French President Emmanuel Macron has won a second term in office, beating his far-right opponent Marine Le Pen by a comfortable margin in the process.
Many, however, say that Macron’s decisive victory over Le Pen in the second round of France’s presidential election on April 24 is no surprise.
Opinion polls had been foretelling it for over a year. The leading polling institutes of the country estimated the final score of the outgoing president in a range of 54 to 57% of the vote.
And, when it came down to the final night, Macron made it through all the campaign’s twists and came out unscathed, with 58.8% of the vote.
The success continues the theme of the first round, when Macron finished 4.5 points and 1.6 million votes ahead of Le Pen, with Jean-Luc Mélenchon just barely being eliminated from the second round.
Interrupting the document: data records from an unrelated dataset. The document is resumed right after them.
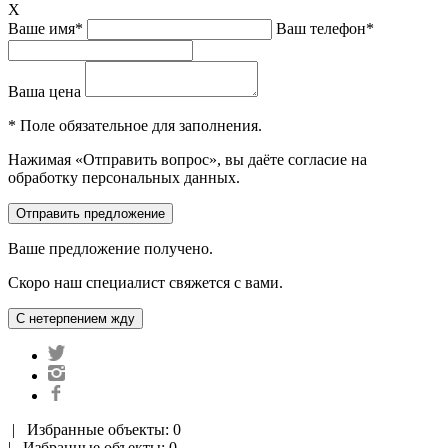
X
Ваше имя*
Ваш телефон*
Ваша цена
* Поле обязательное для заполнения.
Нажимая «Отправить вопрос», вы даёте согласие на
обработку персональных данных.
Ваше предложение получено.
Скоро наш специалист свяжется с вами.
|
Избранные объекты: 0
| Избранные объекты: 0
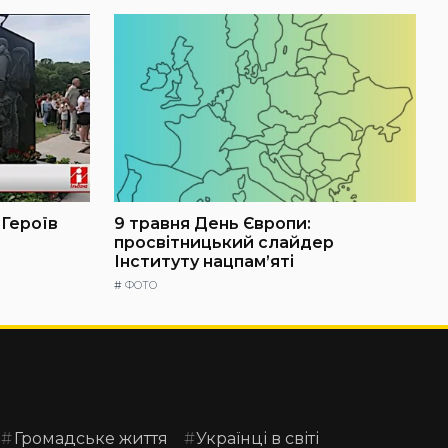
 Героїв
9 травня День Європи:
просвітницький слайдер
Інституту нацпам’яті
#
ФОТО
Громадське життя
Українці в світі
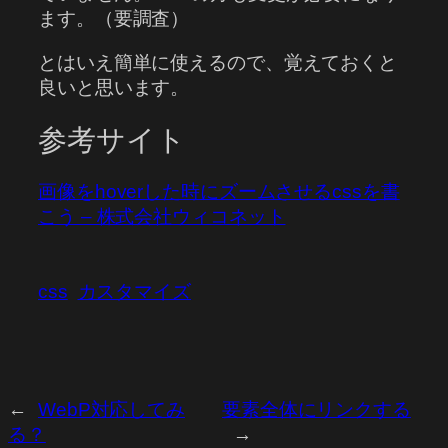
ます。（要調査）
とはいえ簡単に使えるので、覚えておくと
良いと思います。
参考サイト
画像をhoverした時にズームさせるcssを書
こう – 株式会社ウィコネット
css
カスタマイズ
←
WebP対応してみ
要素全体にリンクする
る？
→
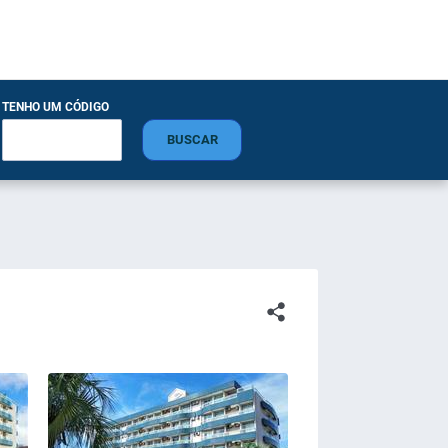
TENHO UM CÓDIGO
BUSCAR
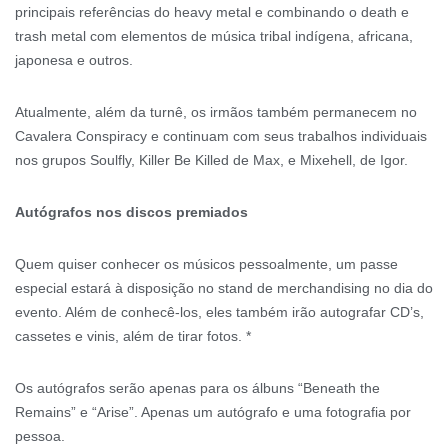
principais referências do heavy metal e combinando o death e
trash metal com elementos de música tribal indígena, africana,
japonesa e outros.
Atualmente, além da turnê, os irmãos também permanecem no
Cavalera Conspiracy e continuam com seus trabalhos individuais
nos grupos Soulfly, Killer Be Killed de Max, e Mixehell, de Igor.
Autógrafos nos discos premiados
Quem quiser conhecer os músicos pessoalmente, um passe
especial estará à disposição no stand de merchandising no dia do
evento. Além de conhecê-los, eles também irão autografar CD’s,
cassetes e vinis, além de tirar fotos. *
Os autógrafos serão apenas para os álbuns “Beneath the
Remains” e “Arise”. Apenas um autógrafo e uma fotografia por
pessoa.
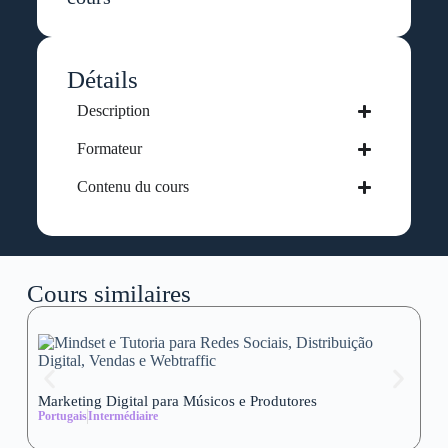
Détails
Description
Formateur
Contenu du cours
Cours similaires
Marketing Digital para Músicos e Produtores
Se
Portugais
Intermédiaire
wi
Al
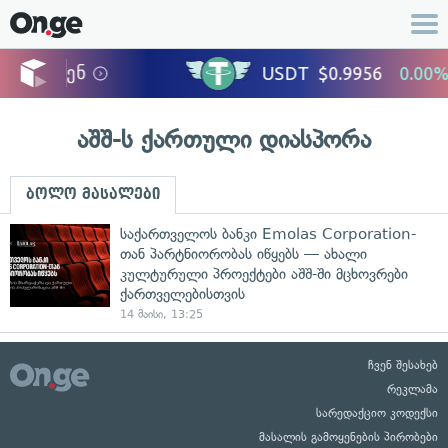
აშშ-ს ქართული დიასპორა
ბოლო მასალები
საქართველოს ბანკი Emolas Corporation-
თან პარტნიორობას იწყებს — ახალი
კულტურული პროექტები აშშ-ში მცხოვრები
ქართველებისთვის
14 მაისი, 13:25
ჩვენ შესახებ
რეკლამა
სარედაქციო კოდექსი
მასალის გამოყენების პირობები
Macron won nearly 22% of the vote, just a single percentage point behind the far-right candidate.
Re-election without shared power
Emmanuel Macron thus escapes the curse of the “punishment vote” against the incumbent president that led to the defeat of former French President Nicolas Sarkozy in 2012, and also contributed to François Hollande’s decision not to stand for re-election in 2017. Macron also becomes the first president of the Fifth Republic to be re-elected without having to share power.
A flawed tactic
The strategy worked, but only imperfectly. Indeed, the French political landscape is now structured around the three poles rather than two. Jean-Luc Mélenchon’s score was the first round’s biggest surprise, as was his capacity to bring together left-wing voters hostile to Macron’s liberalism. This was most overlooked by Macron himself, who concentrated on capturing the electorate of the traditional right.
During the two-week period between the two rounds, the question of what left-wing voters would – or wouldn’t – do was crucial, with the two finalists both seeking to attract those who voted for Jean-Luc Mélenchon. Marine Le Pen did so by insisting on her agenda’s “social” character, while seeking to minimise her party’s deep ties to Russia. Emmanuel Macron, meanwhile, declared that he would make the environment the top priority of his government.
A crumbling ‘Republican front’
The victory of Emmanuel Macron, while anticipated, should not mask the election’s two main lessons. First, the far right obtained a level never before reached in France, thanks to its ability to bring together a heterogeneous, predominantly working-class electorate. Second, the country’s political landscape, now structured around three polls, is out of step with a voting system adapted to two dominant parties. These two issues make the outcome of France’s upcoming legislative elections, which will take place in June, all the more uncertain.